Late Pleistocene outburst flooding from pluvial Lake Alvord into the Owyhee River, Oregon

At least one large, late Pleistocene flood traveled into the Owyhee River as a result of a rise and subsequent outburst from pluvial Lake Alvord in southeastern Oregon. Lake Alvord breached Big Sand Gap in its eastern rim after reaching an elevation of 1292 m, releasing 11.3 km³ of water into the adjacent Coyote Basin as it eroded the Big Sand Gap outlet channel to an elevation of about 1280 m. The outflow filled and then spilled out of Coyote Basin through two outlets at 1278 m and into Crooked Creek drainage, ultimately flowing into the Owyhee and Snake Rivers. Along Crooked Creek, the resulting flood eroded canyons, stripped bedrock surfaces, and deposited numerous boulder bars containing imbricated clasts up to 4.1 m in diameter, some of which are located over 30 m above the present-day channel.Critical depth calculations at Big Sand Gap show that maximum outflow from a 1292- to 1280-m drop in Lake Alvord was  10,000 m³ s^− 1. Flooding became confined to a single channel approximately 40 km downstream of Big Sand Gap, where step-backwater calculations show that a much larger peak discharge of 40,000 m³ s^− 1 is required to match the highest geologic evidence of the flood in this channel. This inconsistency can be explained by (1) a single 10,000 m³ s^− 1 flood that caused at least 13 m of vertical incision in the channel (hence enlarging the channel cross-section); (2) multiple floods of 10,000 m³ s^− 1 or less, each producing some incision of the channel; or (3) an earlier flood of 40,000 m³ s^− 1 creating the highest flood deposits and crossed drainage divides observed along Crooked Creek drainage, followed by a later 10,000 m³ s^− 1 flood associated with the most recent shorelines in Alvord and Coyote Basins.Well-developed shorelines of Lake Alvord at 1280 m and in Coyote Basin at 1278 m suggest that after the initial flood, postflood overflow persisted for an extended period, connecting Alvord and Coyote Basins with the Owyhee River of the Columbia River drainage.
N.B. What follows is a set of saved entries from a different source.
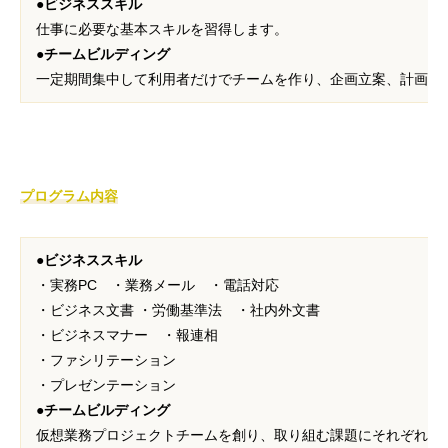
●ビジネススキル
仕事に必要な基本スキルを習得します。
●チームビルディング
一定期間集中して利用者だけでチームを作り、企画立案、
計画し
プログラム内容
●
ビジネススキル
・実務PC ・業務メール ・電話対応
・ビジネス文書 ・労働基準法 ・社内外文書
・ビジネスマナー ・報連相
・ファシリテーション
・プレゼンテーション
●
チームビルディング
仮想業務プロジェクトチームを創り、取り組む課題にそれぞれの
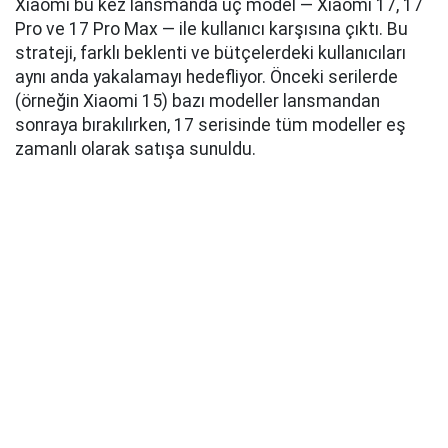
Xiaomi bu kez lansmanda üç model — Xiaomi 17, 17
Pro ve 17 Pro Max — ile kullanıcı karşısına çıktı. Bu
strateji, farklı beklenti ve bütçelerdeki kullanıcıları
aynı anda yakalamayı hedefliyor. Önceki serilerde
(örneğin Xiaomi 15) bazı modeller lansmandan
sonraya bırakılırken, 17 serisinde tüm modeller eş
zamanlı olarak satışa sunuldu.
Surficial weathering characteristics and planktonic freshwater diatoms in Lake Alvord sediment stratigraphically below Mt. St. Helens set Sg tephra, suggest deep open-basin conditions at  13–14 ka (¹⁴C yr) and that the flood and prominent shorelines date to about this time. But geomorphic and sedimentological evidence also show that Alvord and Coyote Basins held older, higher-elevation lakes that may have released earlier floods down Crooked Creek.